*TEXTE FOURNI*:
--------

34Ces résultats s’inscrivent donc assez clairement dans l’hypothèse proposée par Chan et Elder (2000). La matrilatéralité prendrait forme au sein du couple et il n’y aurait donc pas de principe d’équité à la base de la gestion des relations familiales. De plus, ces analyses mettent en évidence à la fois une stabilité de la matrilatéralité quelle que soit la situation conjugale et, dans certains cas, un affaiblissement ou une neutralisation du biais matrilatéral en situation de séparation conjugale. Ce que nous nommons la neutralisation intervient lorsque la force de la relation augmente du côté paternel sans pour autant diminuer du côté maternel. C’est une situation de ce type que nous décrivons ci-dessus pour les contacts avec la grand-mère paternelle.
Le primat de la grand-mère maternelle et les attentes genrées des adolescentes
35La comparaison entre dyades permet de distinguer les effets de genre des effets de lignée. L’examen des résultats obtenus pour les quatre dyades sur l’importance générale de la relation montre que le seul grand-parent qui n’est pas affecté par le statut conjugal des parents est la grand-mère maternelle (tableau 4). On note un rapport de côte statistiquement significatif inférieur à 1 pour les trois autres dyades (0,43 pour le grand-père paternel, 0,46 pour le grand-père maternel et 0,62 pour la grand-mère paternelle – tableaux 3 et 4), alors que ce rapport n’est plus significatif lorsque l’on considère la grand-mère maternelle. Étant donné que la grand-mère paternelle est également plus épargnée par cet effet que les grands-pères des deux lignées, il est clair qu’on mesure ici autant un effet de genre qu’un effet de lignée. Cet effet de genre est encore plus visible sur l’indicateur qui mesure l’importance de l’aide psychologique. Dans ce cas, la séparation conjugale diminue la perception de cette importance uniquement lorsque l’adolescent fait référence à ses grands-pères indépendamment de la lignée considérée. Pour le grand-père maternel, le rapport de côte est égal à 0,81, et pour le grand-père paternel il est de 0,35 (tableaux 3 et 4). On constate donc que cet effet de genre vient soit diminuer soit renforcer un biais matrilatéral. Dans le cas de l’aide psychologique, le fait que les adolescentes considèrent cette aide comme très importante pour les deux grands-mères des deux lignées respectives aurait plutôt tendance à venir brouiller, voire diminuer un tel biais.
36Dans l’ensemble, la grand-mère maternelle semble tirer un avantage considérable de la conjonction des effets de genre et de lignée. La relation entre l’adolescent et sa grand-mère maternelle n’est que peu influencée par la situation de séparation conjugale sur l’ensemble des indicateurs évaluant la force de la relation. D’autres indices viennent encore renforcer ce résultat : sur l’indicateur de l’importance de l’aide psychologique, nous constatons que les variables de contrôle telles que la santé, l’âge ou la distance géographique agissent comme facteurs d’affaiblissement de la relation sur au moins l’une des trois autres dyades, mais n’ont plus d’effets lorsqu’il s’agit de la grand-mère maternelle. Si on compare, par exemple, un état de santé moyen ou mauvais à un bon état de santé, le rapport de côte est de 0,36 pour le grand-père paternel, 0,57 pour la grand-mère paternelle, et finalement 0,49 pour le grand-père maternel, alors que l’effet disparaît pour la grand-mère maternelle (tableaux 3 et 4).

--------

*DONNÉES FOURNIES*:
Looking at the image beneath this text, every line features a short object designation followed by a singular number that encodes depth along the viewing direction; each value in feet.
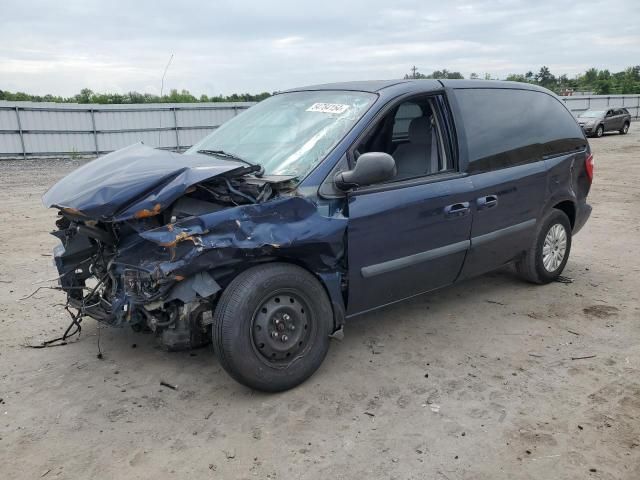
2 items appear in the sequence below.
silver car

--------

*TÂCHE DEMANDÉE 1*:
Recopiez le texte fourni tel quel, depuis « 34Ces résultats s’inscrivent » jusqu'à « la grand-mère paternelle. » inclus.
*TÂCHE DEMANDÉE 2*:
Pour chacune des affirmations ci-dessous, dites par oui ou par non si elle concorde avec le texte fourni, puis citez mot pour mot les termes qui permettent de trancher. (a) La grand-mère maternelle est le seul grand-parent que le statut conjugal des parents n'affecte pas. (b) Pour l'aide psychologique, la séparation conjugale diminue l'importance perçue de la relation avec les grands-mères. (c) Quand on compare un état de santé moyen ou mauvais à un bon état de santé, le rapport de côte du grand-père paternel est de 0,57.

*VOTRE RÉPONSE 1*:
34Ces résultats s’inscrivent donc assez clairement dans l’hypothèse proposée par Chan et Elder (2000). La matrilatéralité prendrait forme au sein du couple et il n’y aurait donc pas de principe d’équité à la base de la gestion des relations familiales. De plus, ces analyses mettent en évidence à la fois une stabilité de la matrilatéralité quelle que soit la situation conjugale et, dans certains cas, un affaiblissement ou une neutralisation du biais matrilatéral en situation de séparation conjugale. Ce que nous nommons la neutralisation intervient lorsque la force de la relation augmente du côté paternel sans pour autant diminuer du côté maternel. C’est une situation de ce type que nous décrivons ci-dessus pour les contacts avec la grand-mère paternelle.

*VOTRE RÉPONSE 2*:
(a) Oui : « le seul grand-parent qui n’est pas affecté par le statut conjugal des parents est la grand-mère maternelle ».
(b) Non : « la séparation conjugale diminue la perception de cette importance uniquement lorsque l’adolescent fait référence à ses grands-pères indépendamment de la lignée considérée ».
(c) Non : « le rapport de côte est de 0,36 pour le grand-père paternel ».